Skip to main content

embedding_gather

Function embedding_gather 

Source
pub fn embedding_gather(
    encoder: &mut CommandEncoder,
    registry: &mut KernelRegistry,
    device: &DeviceRef,
    weight_packed: &MlxBuffer,
    scales: &MlxBuffer,
    biases: &MlxBuffer,
    token_ids: &MlxBuffer,
    output: &MlxBuffer,
    params: &EmbeddingGatherParams,
) -> Result<()>
Expand description

Encode a quantized embedding gather operation into the command buffer.

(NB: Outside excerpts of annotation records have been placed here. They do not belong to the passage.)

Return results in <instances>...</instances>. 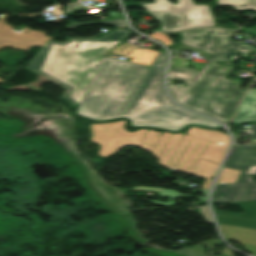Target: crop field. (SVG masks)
I'll list each match as a JSON object with an SVG mask.
<instances>
[{
    "label": "crop field",
    "instance_id": "1",
    "mask_svg": "<svg viewBox=\"0 0 256 256\" xmlns=\"http://www.w3.org/2000/svg\"><path fill=\"white\" fill-rule=\"evenodd\" d=\"M124 120L113 123L90 124L91 141L101 148L97 155L107 156L124 145H136L152 152L158 163L177 172L206 177L202 188L208 189L229 145V137L214 130L189 128L188 136L163 134L140 129L128 132ZM108 157V156H107Z\"/></svg>",
    "mask_w": 256,
    "mask_h": 256
},
{
    "label": "crop field",
    "instance_id": "2",
    "mask_svg": "<svg viewBox=\"0 0 256 256\" xmlns=\"http://www.w3.org/2000/svg\"><path fill=\"white\" fill-rule=\"evenodd\" d=\"M181 43L211 53L201 71L169 67L167 80H184L186 87L168 83L169 93L182 106L209 115L221 122L230 120L244 91L236 89L242 80L223 78L231 66L215 65L230 41L233 31L220 28L194 29L181 32ZM228 68L227 71H223ZM225 96H229L226 99Z\"/></svg>",
    "mask_w": 256,
    "mask_h": 256
},
{
    "label": "crop field",
    "instance_id": "3",
    "mask_svg": "<svg viewBox=\"0 0 256 256\" xmlns=\"http://www.w3.org/2000/svg\"><path fill=\"white\" fill-rule=\"evenodd\" d=\"M130 32L116 30L100 38H68L64 43L49 40L26 69L68 88L63 97L78 106L102 54Z\"/></svg>",
    "mask_w": 256,
    "mask_h": 256
},
{
    "label": "crop field",
    "instance_id": "4",
    "mask_svg": "<svg viewBox=\"0 0 256 256\" xmlns=\"http://www.w3.org/2000/svg\"><path fill=\"white\" fill-rule=\"evenodd\" d=\"M166 61V51L161 50L118 117L130 119L131 126H151L172 131L187 123L219 127L213 120L182 109L167 99L162 87Z\"/></svg>",
    "mask_w": 256,
    "mask_h": 256
},
{
    "label": "crop field",
    "instance_id": "5",
    "mask_svg": "<svg viewBox=\"0 0 256 256\" xmlns=\"http://www.w3.org/2000/svg\"><path fill=\"white\" fill-rule=\"evenodd\" d=\"M148 67L103 56L76 113L92 120L117 117Z\"/></svg>",
    "mask_w": 256,
    "mask_h": 256
},
{
    "label": "crop field",
    "instance_id": "6",
    "mask_svg": "<svg viewBox=\"0 0 256 256\" xmlns=\"http://www.w3.org/2000/svg\"><path fill=\"white\" fill-rule=\"evenodd\" d=\"M142 6L162 23V31H174L197 26H214L207 5H194L191 0H153Z\"/></svg>",
    "mask_w": 256,
    "mask_h": 256
},
{
    "label": "crop field",
    "instance_id": "7",
    "mask_svg": "<svg viewBox=\"0 0 256 256\" xmlns=\"http://www.w3.org/2000/svg\"><path fill=\"white\" fill-rule=\"evenodd\" d=\"M256 145L235 146L224 167L241 170L236 182H245L232 201L256 200Z\"/></svg>",
    "mask_w": 256,
    "mask_h": 256
},
{
    "label": "crop field",
    "instance_id": "8",
    "mask_svg": "<svg viewBox=\"0 0 256 256\" xmlns=\"http://www.w3.org/2000/svg\"><path fill=\"white\" fill-rule=\"evenodd\" d=\"M254 120L256 121V89L249 88L246 96L234 116V124Z\"/></svg>",
    "mask_w": 256,
    "mask_h": 256
},
{
    "label": "crop field",
    "instance_id": "9",
    "mask_svg": "<svg viewBox=\"0 0 256 256\" xmlns=\"http://www.w3.org/2000/svg\"><path fill=\"white\" fill-rule=\"evenodd\" d=\"M242 184L243 183L215 185L212 192L211 201L230 202Z\"/></svg>",
    "mask_w": 256,
    "mask_h": 256
},
{
    "label": "crop field",
    "instance_id": "10",
    "mask_svg": "<svg viewBox=\"0 0 256 256\" xmlns=\"http://www.w3.org/2000/svg\"><path fill=\"white\" fill-rule=\"evenodd\" d=\"M131 189H134V190L156 191V192L159 193V195L170 196L171 198H170V200H169L167 203H163V202H159V201H155V200H152V201H151V202H153V203L160 204V205H164V206L174 205L173 202H172V197H175V196L194 197V196L179 194V193H178L177 191H175V190L163 189V188H158V187L138 186V187H132ZM200 191L204 193V196H203V198L197 197L198 200H206L208 190L201 189Z\"/></svg>",
    "mask_w": 256,
    "mask_h": 256
},
{
    "label": "crop field",
    "instance_id": "11",
    "mask_svg": "<svg viewBox=\"0 0 256 256\" xmlns=\"http://www.w3.org/2000/svg\"><path fill=\"white\" fill-rule=\"evenodd\" d=\"M248 52L256 54V47L230 41L222 60L233 61L236 56L245 57Z\"/></svg>",
    "mask_w": 256,
    "mask_h": 256
},
{
    "label": "crop field",
    "instance_id": "12",
    "mask_svg": "<svg viewBox=\"0 0 256 256\" xmlns=\"http://www.w3.org/2000/svg\"><path fill=\"white\" fill-rule=\"evenodd\" d=\"M218 5H230L234 10L243 12L245 9L256 11V0H216Z\"/></svg>",
    "mask_w": 256,
    "mask_h": 256
},
{
    "label": "crop field",
    "instance_id": "13",
    "mask_svg": "<svg viewBox=\"0 0 256 256\" xmlns=\"http://www.w3.org/2000/svg\"><path fill=\"white\" fill-rule=\"evenodd\" d=\"M240 171L222 168L215 184L235 182Z\"/></svg>",
    "mask_w": 256,
    "mask_h": 256
},
{
    "label": "crop field",
    "instance_id": "14",
    "mask_svg": "<svg viewBox=\"0 0 256 256\" xmlns=\"http://www.w3.org/2000/svg\"><path fill=\"white\" fill-rule=\"evenodd\" d=\"M84 24H110V25H114V26L126 27L124 19L120 18V19L107 20V21H93V22H83V23L67 24L64 28L70 29V28H75L77 26L84 25Z\"/></svg>",
    "mask_w": 256,
    "mask_h": 256
},
{
    "label": "crop field",
    "instance_id": "15",
    "mask_svg": "<svg viewBox=\"0 0 256 256\" xmlns=\"http://www.w3.org/2000/svg\"><path fill=\"white\" fill-rule=\"evenodd\" d=\"M250 129H251V138H255L256 139V124L255 123H252L250 125Z\"/></svg>",
    "mask_w": 256,
    "mask_h": 256
}]
</instances>
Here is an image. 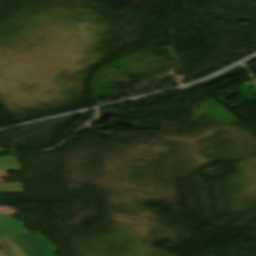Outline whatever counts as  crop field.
I'll list each match as a JSON object with an SVG mask.
<instances>
[{
    "instance_id": "8a807250",
    "label": "crop field",
    "mask_w": 256,
    "mask_h": 256,
    "mask_svg": "<svg viewBox=\"0 0 256 256\" xmlns=\"http://www.w3.org/2000/svg\"><path fill=\"white\" fill-rule=\"evenodd\" d=\"M27 256H54L58 249L40 233L11 238Z\"/></svg>"
},
{
    "instance_id": "ac0d7876",
    "label": "crop field",
    "mask_w": 256,
    "mask_h": 256,
    "mask_svg": "<svg viewBox=\"0 0 256 256\" xmlns=\"http://www.w3.org/2000/svg\"><path fill=\"white\" fill-rule=\"evenodd\" d=\"M24 224L4 215L0 214V229L6 231L11 237L30 234Z\"/></svg>"
},
{
    "instance_id": "34b2d1b8",
    "label": "crop field",
    "mask_w": 256,
    "mask_h": 256,
    "mask_svg": "<svg viewBox=\"0 0 256 256\" xmlns=\"http://www.w3.org/2000/svg\"><path fill=\"white\" fill-rule=\"evenodd\" d=\"M0 246L9 256H26V254L2 230H0Z\"/></svg>"
},
{
    "instance_id": "412701ff",
    "label": "crop field",
    "mask_w": 256,
    "mask_h": 256,
    "mask_svg": "<svg viewBox=\"0 0 256 256\" xmlns=\"http://www.w3.org/2000/svg\"><path fill=\"white\" fill-rule=\"evenodd\" d=\"M22 170L16 157L0 158V171Z\"/></svg>"
},
{
    "instance_id": "f4fd0767",
    "label": "crop field",
    "mask_w": 256,
    "mask_h": 256,
    "mask_svg": "<svg viewBox=\"0 0 256 256\" xmlns=\"http://www.w3.org/2000/svg\"><path fill=\"white\" fill-rule=\"evenodd\" d=\"M0 193H23L22 183L0 184Z\"/></svg>"
},
{
    "instance_id": "dd49c442",
    "label": "crop field",
    "mask_w": 256,
    "mask_h": 256,
    "mask_svg": "<svg viewBox=\"0 0 256 256\" xmlns=\"http://www.w3.org/2000/svg\"><path fill=\"white\" fill-rule=\"evenodd\" d=\"M0 256H6V255L0 250Z\"/></svg>"
},
{
    "instance_id": "e52e79f7",
    "label": "crop field",
    "mask_w": 256,
    "mask_h": 256,
    "mask_svg": "<svg viewBox=\"0 0 256 256\" xmlns=\"http://www.w3.org/2000/svg\"><path fill=\"white\" fill-rule=\"evenodd\" d=\"M0 151H4V150L0 148Z\"/></svg>"
}]
</instances>
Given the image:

Looks up n_tokens rows from a quantized embedding table, dequantizing each row on-the-fly on the GPU.

§Buffer expectations

  • weight_packed — Packed quantized embedding table.
    • 4-bit: [vocab_size, embed_dim / 8] uint32 values (8 values per uint32).
    • 6-bit: [vocab_size, embed_dim * 3 / 4] uint8 bytes (4 values per 3 bytes).
  • scales — bf16 scales, [vocab_size, n_groups_per_row].
  • biases — bf16 biases, [vocab_size, n_groups_per_row].
  • token_ids — uint32 token IDs, [n_tokens].
  • output — f32 output buffer, [n_tokens, embed_dim].

§Errors

Returns MlxError::InvalidArgument if:

  • bits is not 4 or 6
  • embed_dim is zero
  • group_size is zero
  • embed_dim is not divisible by group_size
  • n_tokens is zero
  • Output buffer is too small